In December 2002, defendant, a native of Guyana who has been a lawful resident of the United States since 1983, pleaded guilty to the crimes of aggravated unlicensed operation of a motor vehicle in the first degree and driving while intoxicated.   In 2010, the Department of Homeland Security notified defendant that removal proceedings had been commenced as a result of his conviction of aggravated unlicensed operation of a motor vehicle in the first degree, as well as his two prior convictions of petit larceny in 1993 and 1999 (see 8 USC § 1227[a][2][A][ii] ).   Defendant then immediately moved, pro se, to vacate the judgment convicting him of aggravated unlicensed operation of a motor vehicle in the first degree on the basis that, among other things, his counsel had been ineffective for failing to advise him of the immigration consequences of pleading guilty to that crime.   County Court assigned counsel, who filed supplemental motion papers.   Then, without conducting a hearing, the court denied the motion.   Defendant now appeals, by permission of this Court.

 County Court did not abuse its discretion by denying defendant's motion without a hearing on the basis that the motion was procedurally defective.   Although defendant's arguments exclusively pertain to matters entirely outside the record, neither the pro se motion papers nor the supplemental motion papers submitted by counsel contained “sworn allegations substantiating or tending to substantiate all the essential facts” underlying his claims (CPL 440.30[4] [b];  see People v. Leonard, 63 A.D.3d 1278, 1278, 881 N.Y.S.2d 220 [2009], lv. denied 13 N.Y.3d 797, 887 N.Y.S.2d 547, 916 N.E.2d 442 [2009];  People v. Murray, 25 A.D.3d 911, 912, 807 N.Y.S.2d 473 [2006], lv. denied 6 N.Y.3d 896, 817 N.Y.S.2d 631, 850 N.E.2d 678 [2006] ).

 Even if we were to find defendant's motion papers to be sufficient, we would still find that County Court did not abuse its discretion by denying the motion without a hearing.   In order to successfully assert an ineffective assistance of counsel claim under the U.S. Constitution, defendant must demonstrate that counsel's performance was deficient and that such performance prejudiced defendant (see Strickland v. Washington, 466 U.S. 668, 687, 104 S.Ct. 2052, 80 L.Ed.2d 674 [1984]. Further, assuming, arguendo, that the recent U.S. Supreme Court case, Padilla v. Kentucky, 559 U.S. ––––, 130 S.Ct. 1473, 176 L.Ed.2d 284 [2010] ), is appropriately applied retroactively,1 the record before us reflects that, at the time that defendant pleaded guilty in 2002, he had been previously twice convicted of petit larceny, which convictions rendered defendant a “deportable alien[ ]” according to federal law as early as 1999 (see 8 USC § 1227[a][2][A][ii] ).   Thus, regardless of whether defendant pleaded guilty to the charges in 2002, had been found guilty after trial or had been acquitted, his status as a deportable alien would not have been affected.   Accordingly, the alleged failure of defendant's counsel to inform him of the immigration consequences of his guilty plea in 2002 did not prejudice defendant in any way.

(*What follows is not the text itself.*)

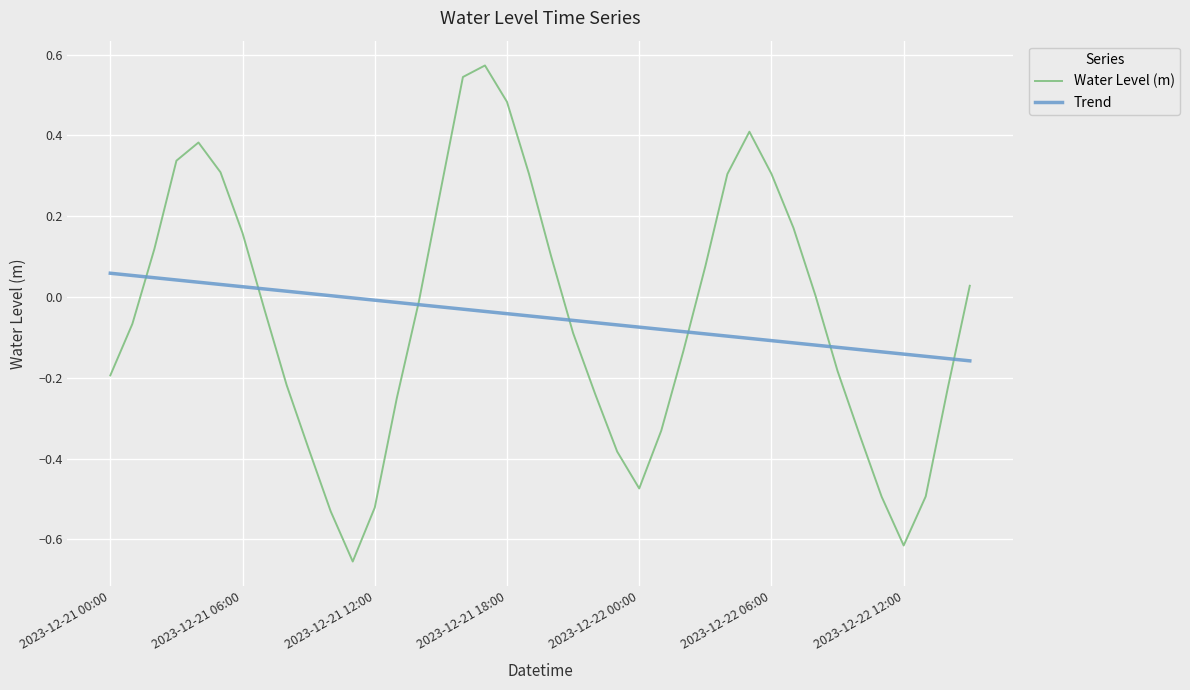

How many lines are shown in the chart?

2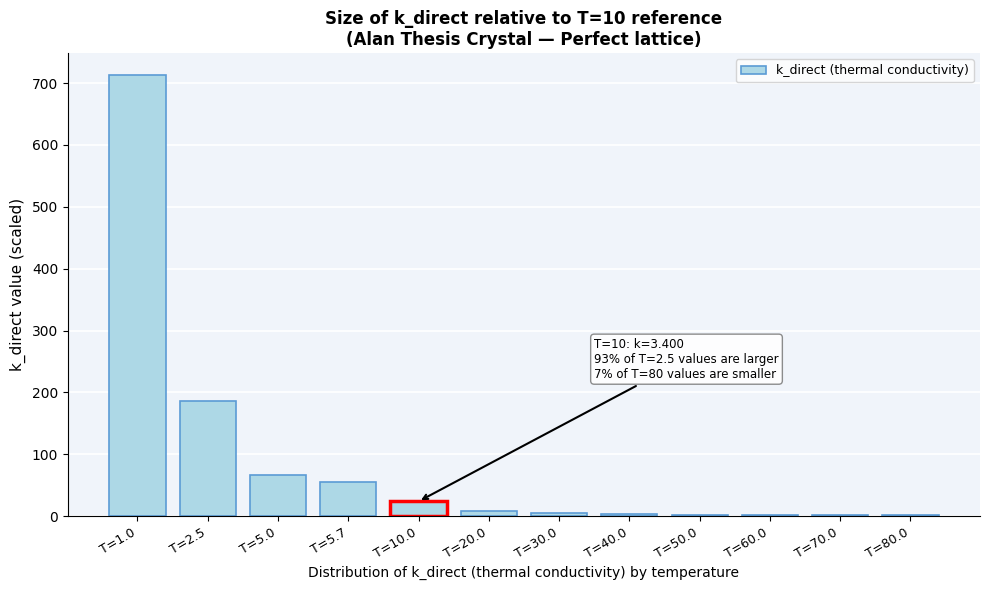

True or false: the data shows 1.1 at T=80.0.

True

In light of this conclusion, we need not address defendant's remaining contention.

ORDERED that the order is affirmed.

FOOTNOTES

1.   Apparently, no appellate court in this state has directly addressed this issue and the trial courts are split in their decisions (see People v. Marino–Affaitati, 88 A.D.3d 742, 744, 930 N.Y.S.2d 77 [2011], lv. denied 18 N.Y.3d 995, 945 N.Y.S.2d 650, 968 N.E.2d 1006 [2012];  see also People v. Coelho, 31 Misc.3d 1230[A], 2011 N.Y. Slip Op. 50913[U], 2011 WL 2022568 [2011];  People v. Gasperd, 33 Misc.3d 1228[A], 2011 N.Y. Slip Op. 52147[U], 2011 WL 6014460 [2011] ).   Because the issue is not directly before this Court, we will not make any determination in this regard.

MALONE JR., J.

PETERS, P.J., ROSE, LAHTINEN and KAVANAGH, JJ., concur.